Jo Swinson speaks outside the Senedd, also known as the National Assembly building, in Cardiff: PA
Jo Swinson speaks outside the Senedd, also known as the National Assembly building, in Cardiff: PA

People can castigate the Lib Dems as much as they desire; they can loathe them for their role in the coalition and bemoan their naive ambitions of forming a majority government.

The fact is, though, they’re the only anti-Brexit kid on the block. They’re right on mental health, climate change and attacking the scourge of antisemitism too – so they’ll get my vote.

Sebastian Monblat
Greater London

Your job is 365 days a year

It is entertaining to listen to the political parties trying to outbid each other in the run-up to the general election. We hear how much more they will spend on the NHS – and they lay before us grandiose plans for the public services.

But don’t these same public services need finance and good management every day of the year? It is what governments do for these services between elections that matter. This is what we should judge the parties on. Not their empty election promises.

CC Elshaw
Hampshire

Fake narratives

Tory party media tactics so far link to long-running false narratives.

The first is that Labour cannot be trusted on the economy, illustrated by looking for every spending claim ever made, adding them together and coming up with a fictitious figure. Some journalists have picked up on this falsification but among the wider public it fits with the previous false narrative that Labour was responsible for the 2008 banking crisis.

The second theme is that Labour cannot be trusted on migration. Again, the Conservatives have adopted the “think of a number” approach – this time, around 840,000. “The migrants are coming here, taking everything and contributing little” is another long-running false narrative people have plugged into. It played a big role in preparing the ground for Brexit.

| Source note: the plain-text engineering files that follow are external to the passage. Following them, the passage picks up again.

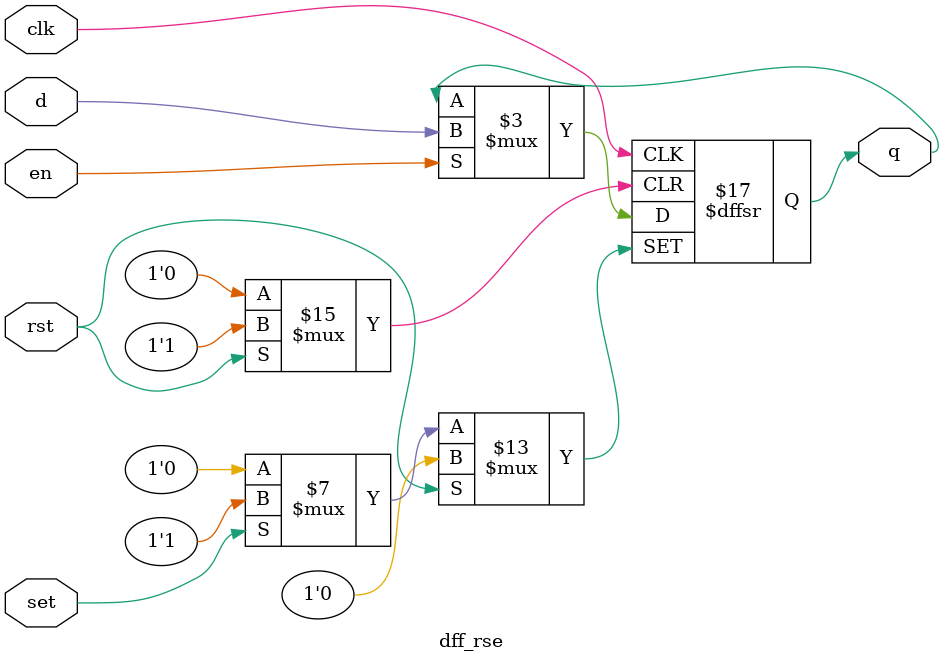
<source format=v>
module dff_rse(d, clk, set, rst, en, q);
	input d;
	input clk;
	input set;
	input rst;
	input en;
	output reg q;

	always @(posedge clk or posedge set or posedge rst ) begin
		if (set)
			q <= 1'b1; // установка в 1
		else begin
			if (rst) q <= 1'b0; // сброс в 0
			else begin
				if (en) q <= d; // запись
				else q <= q; // хранение
			end
		end
	end
	
endmodule

</source>
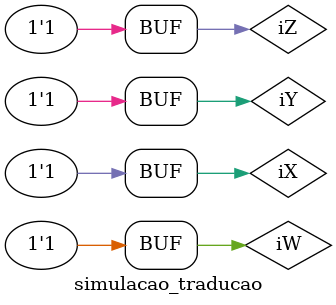
<source format=v>
`include "Modulo_Descricao.v"

module simulacao_traducao();

    reg iW, iX, iY, iZ;

    wire oA, oB, oC, oD, oE, oF, oG;

    traducao trad1(iW, iX, iY, iZ, oA, oB, oC, oD, oE, oF, oG);
    
    initial begin
        $dumpfile("simula_traducao.vcd");
        $dumpvars;
        $monitor("%g W=%b X=%b Y=%b Z=%b | a=%b b=%b c=%b d=%b e=%b f=%b g=%b", $time, iW, iX, iY, iZ, oA, oB, oC, oD, oE, oF, oG);

        #0 iW = 1'b0;
        #0 iX = 1'b0;
        #0 iY = 1'b0;
        #0 iZ = 1'b0;

        #1 iZ = 1'b1;

        #1 iY = 1'b1;
        #0 iZ = 1'b0;

        #1 iZ = 1'b1;

        #1 iX = 1'b1;
        #0 iY = 1'b0;
        #0 iZ = 1'b0;

        #1 iZ = 1'b1;

        #1 iY = 1'b1;
        #0 iZ = 1'b0;

        #1 iZ = 1'b1;

        #1 iW = 1'b1;
        #0 iX = 1'b0;
        #0 iY = 1'b0;
        #0 iZ = 1'b0;
        
        #1 iZ = 1'b1;

        #1 iY = 1'b1;
        #0 iZ = 1'b0;

        #1 iZ = 1'b1;

        #1 iX = 1'b1;
        #0 iY = 1'b0;
        #0 iZ = 1'b0;

        #1 iZ = 1'b1;

        #1 iY = 1'b1;
        #0 iZ = 1'b0;

        #1 iZ = 1'b1;
        
    end

endmodule
</source>
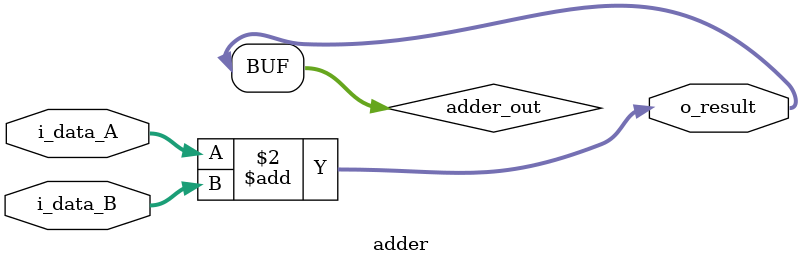
<source format=v>
module adder #(
    parameter NB_DATA = 32
)
(
    input wire  [NB_DATA-1:0] i_data_A,
    input wire  [NB_DATA-1:0] i_data_B,
    output wire [NB_DATA-1:0] o_result
);

reg [NB_DATA-1:0] adder_out;

always @(*) begin
    adder_out = i_data_A + i_data_B;
end

assign o_result = adder_out;

endmodule
</source>
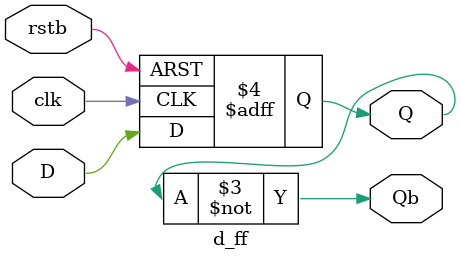
<source format=v>
module q_6_44 (
    input rstn, clk, SI, SE,
    output [3:0] shift_reg_A_out, shift_reg_B_out,
    output x, y, Cin, Sum, Cout
);
    four_bit_shift_reg shift_reg_A (
        .rstn (rstn),
        .clk (clk),
        .SI (Sum),
        .SE (SE),
        .SO (x),
        .shift_reg (shift_reg_A_out)
    );

    four_bit_shift_reg shift_reg_B (
        .rstn (rstn),
        .clk (clk),
        .SI (SI),
        .SE (SE),
        .SO (y),
        .shift_reg (shift_reg_B_out)
    );

    full_adder adder_0 (
        .x (x),
        .y (y),
        .Cin (Cin),
        .S (Sum),
        .Cout (Cout)
    );

    wire D_in;

    two_by_one_mux mux (
        .sel (SE),
        .x_in ({Cout, Cin}),
        .y_out (D_in)
    );

    d_ff dff (
        .rstb (rstn),
        .clk (clk),
        .D (D_in),
        .Q (Cin),
        .Qb ()
    );
endmodule

module two_by_one_mux (
    input sel,
    input [1:0] x_in,
    output y_out
);
    assign y_out = sel ? x_in[1] : x_in[0];
endmodule

module d_ff #(parameter RESET_VALUE = 1'b0)
(
    input rstb, clk, D,
    output reg Q,
    output Qb
);
    always @ (posedge clk, negedge rstb)
    begin
        if (!rstb)
        begin
            Q <= RESET_VALUE;
        end
        else
        begin
            Q <= D;
        end
    end

    assign Qb = ~Q;
endmodule

</source>
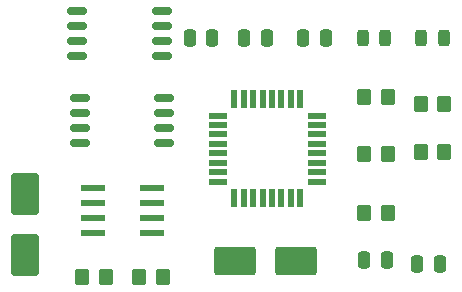
<source format=gbr>
%TF.GenerationSoftware,KiCad,Pcbnew,9.0.2*%
%TF.CreationDate,2025-09-15T18:19:50+05:45*%
%TF.ProjectId,MCU datalogger,4d435520-6461-4746-916c-6f676765722e,rev?*%
%TF.SameCoordinates,Original*%
%TF.FileFunction,Paste,Top*%
%TF.FilePolarity,Positive*%
%FSLAX46Y46*%
G04 Gerber Fmt 4.6, Leading zero omitted, Abs format (unit mm)*
G04 Created by KiCad (PCBNEW 9.0.2) date 2025-09-15 18:19:50*
%MOMM*%
%LPD*%
G01*
G04 APERTURE LIST*
G04 Aperture macros list*
%AMRoundRect*
0 Rectangle with rounded corners*
0 $1 Rounding radius*
0 $2 $3 $4 $5 $6 $7 $8 $9 X,Y pos of 4 corners*
0 Add a 4 corners polygon primitive as box body*
4,1,4,$2,$3,$4,$5,$6,$7,$8,$9,$2,$3,0*
0 Add four circle primitives for the rounded corners*
1,1,$1+$1,$2,$3*
1,1,$1+$1,$4,$5*
1,1,$1+$1,$6,$7*
1,1,$1+$1,$8,$9*
0 Add four rect primitives between the rounded corners*
20,1,$1+$1,$2,$3,$4,$5,0*
20,1,$1+$1,$4,$5,$6,$7,0*
20,1,$1+$1,$6,$7,$8,$9,0*
20,1,$1+$1,$8,$9,$2,$3,0*%
G04 Aperture macros list end*
%ADD10RoundRect,0.068750X-0.206250X-0.666250X0.206250X-0.666250X0.206250X0.666250X-0.206250X0.666250X0*%
%ADD11RoundRect,0.068750X-0.666250X-0.206250X0.666250X-0.206250X0.666250X0.206250X-0.666250X0.206250X0*%
%ADD12RoundRect,0.073750X-0.911250X-0.221250X0.911250X-0.221250X0.911250X0.221250X-0.911250X0.221250X0*%
%ADD13RoundRect,0.162500X-0.650000X-0.162500X0.650000X-0.162500X0.650000X0.162500X-0.650000X0.162500X0*%
%ADD14RoundRect,0.250000X0.250000X0.475000X-0.250000X0.475000X-0.250000X-0.475000X0.250000X-0.475000X0*%
%ADD15RoundRect,0.250000X-0.250000X-0.475000X0.250000X-0.475000X0.250000X0.475000X-0.250000X0.475000X0*%
%ADD16RoundRect,0.250000X-0.350000X-0.450000X0.350000X-0.450000X0.350000X0.450000X-0.350000X0.450000X0*%
%ADD17RoundRect,0.250001X-1.499999X-0.949999X1.499999X-0.949999X1.499999X0.949999X-1.499999X0.949999X0*%
%ADD18RoundRect,0.243750X0.243750X0.456250X-0.243750X0.456250X-0.243750X-0.456250X0.243750X-0.456250X0*%
%ADD19RoundRect,0.243750X-0.243750X-0.456250X0.243750X-0.456250X0.243750X0.456250X-0.243750X0.456250X0*%
%ADD20RoundRect,0.250000X0.350000X0.450000X-0.350000X0.450000X-0.350000X-0.450000X0.350000X-0.450000X0*%
%ADD21RoundRect,0.250001X0.949999X-1.499999X0.949999X1.499999X-0.949999X1.499999X-0.949999X-1.499999X0*%
G04 APERTURE END LIST*
D10*
%TO.C,U3*%
X1962450000Y-2094580000D03*
X1963250000Y-2094580000D03*
X1964050000Y-2094580000D03*
X1964850000Y-2094580000D03*
X1965650000Y-2094580000D03*
X1966450000Y-2094580000D03*
X1967250000Y-2094580000D03*
X1968050000Y-2094580000D03*
D11*
X1969420000Y-2095950000D03*
X1969420000Y-2096750000D03*
X1969420000Y-2097550000D03*
X1969420000Y-2098350000D03*
X1969420000Y-2099150000D03*
X1969420000Y-2099950000D03*
X1969420000Y-2100750000D03*
X1969420000Y-2101550000D03*
D10*
X1968050000Y-2102920000D03*
X1967250000Y-2102920000D03*
X1966450000Y-2102920000D03*
X1965650000Y-2102920000D03*
X1964850000Y-2102920000D03*
X1964050000Y-2102920000D03*
X1963250000Y-2102920000D03*
X1962450000Y-2102920000D03*
D11*
X1961080000Y-2101550000D03*
X1961080000Y-2100750000D03*
X1961080000Y-2099950000D03*
X1961080000Y-2099150000D03*
X1961080000Y-2098350000D03*
X1961080000Y-2097550000D03*
X1961080000Y-2096750000D03*
X1961080000Y-2095950000D03*
%TD*%
D12*
%TO.C,U4*%
X1950525000Y-2102095000D03*
X1950525000Y-2103365000D03*
X1950525000Y-2104635000D03*
X1950525000Y-2105905000D03*
X1955475000Y-2105905000D03*
X1955475000Y-2104635000D03*
X1955475000Y-2103365000D03*
X1955475000Y-2102095000D03*
%TD*%
D13*
%TO.C,U1*%
X1949162500Y-2087095000D03*
X1949162500Y-2088365000D03*
X1949162500Y-2089635000D03*
X1949162500Y-2090905000D03*
X1956337500Y-2090905000D03*
X1956337500Y-2089635000D03*
X1956337500Y-2088365000D03*
X1956337500Y-2087095000D03*
%TD*%
D14*
%TO.C,C4*%
X1975350000Y-2108200000D03*
X1973450000Y-2108200000D03*
%TD*%
%TO.C,C2*%
X1979850000Y-2108500000D03*
X1977950000Y-2108500000D03*
%TD*%
D15*
%TO.C,C3*%
X1963287500Y-2089350000D03*
X1965187500Y-2089350000D03*
%TD*%
D13*
%TO.C,U2*%
X1949362500Y-2094495000D03*
X1949362500Y-2095765000D03*
X1949362500Y-2097035000D03*
X1949362500Y-2098305000D03*
X1956537500Y-2098305000D03*
X1956537500Y-2097035000D03*
X1956537500Y-2095765000D03*
X1956537500Y-2094495000D03*
%TD*%
D16*
%TO.C,R3*%
X1973450000Y-2104200000D03*
X1975450000Y-2104200000D03*
%TD*%
%TO.C,R4*%
X1973450000Y-2099200000D03*
X1975450000Y-2099200000D03*
%TD*%
D17*
%TO.C,Y2*%
X1962500000Y-2108250000D03*
X1967700000Y-2108250000D03*
%TD*%
D16*
%TO.C,R7*%
X1973450000Y-2094400000D03*
X1975450000Y-2094400000D03*
%TD*%
D18*
%TO.C,D1*%
X1980175000Y-2089400000D03*
X1978300000Y-2089400000D03*
%TD*%
D16*
%TO.C,R2*%
X1954400000Y-2109600000D03*
X1956400000Y-2109600000D03*
%TD*%
D19*
%TO.C,D2*%
X1973325000Y-2089400000D03*
X1975200000Y-2089400000D03*
%TD*%
D14*
%TO.C,C5*%
X1970187500Y-2089350000D03*
X1968287500Y-2089350000D03*
%TD*%
D16*
%TO.C,R6*%
X1978250000Y-2099000000D03*
X1980250000Y-2099000000D03*
%TD*%
%TO.C,R5*%
X1978250000Y-2095000000D03*
X1980250000Y-2095000000D03*
%TD*%
D20*
%TO.C,R1*%
X1951600000Y-2109600000D03*
X1949600000Y-2109600000D03*
%TD*%
D21*
%TO.C,Y1*%
X1944750000Y-2107750000D03*
X1944750000Y-2102550000D03*
%TD*%
D15*
%TO.C,C1*%
X1958687500Y-2089350000D03*
X1960587500Y-2089350000D03*
%TD*%
M02*

</source>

These false narratives need to be vigorously challenged in all forms of media because in reality they amount to fake news and undermine our democracy.

Paul Donovan
London, E11

High-flying hypocrites

As Australia burns with unprecedented bush fires, threatening the lives and livelihoods of thousands of its citizens, is it really appropriate for Qantas to be trialling 19-hour nonstop flights? Leaving aside the impact on the environment, can there really be anything that urgent that requires someone to sit in a metal tube for nearly a day, polluting the upper atmosphere, just to get from London to Sydney in one fell flight?

Time, surely, for passengers to boycott the airline until the jackeroos running the company understand that just because something can be done doesn’t mean you should.

Robin J Bulow
Clacton-on-Sea

Can I please remind my fellow Independent readers, when considering where they stand on each of the political parties’ policy on immigration control, not to forget how we currently behave towards those individuals who are accused of not having a right to remain?

It is all very well for politicians to talk about bringing in a points-based system, or ensuring we provide the same rights to all people in Britain without regard to their origin. But let’s not forget to ask our politicians if they intend to remove all elements of the hostile environment, or if they believe that it is right to deny people the right to seek legal employment for the purpose of supporting themselves, and if it is right to deny people access to basic health care. You might also ask if they intend to continue to inter people whilst the immigration department considers (often at their very great leisure) their right to remain. These interred individuals can find themselves locked up without time limit, with just the flimsiest of reasons to suggest they may be a flight risk.

But before asking our politicians anything, please do ask yourself how you feel about being a member of a society which does these things to often innocent, and often desperate individuals in significant numbers every year.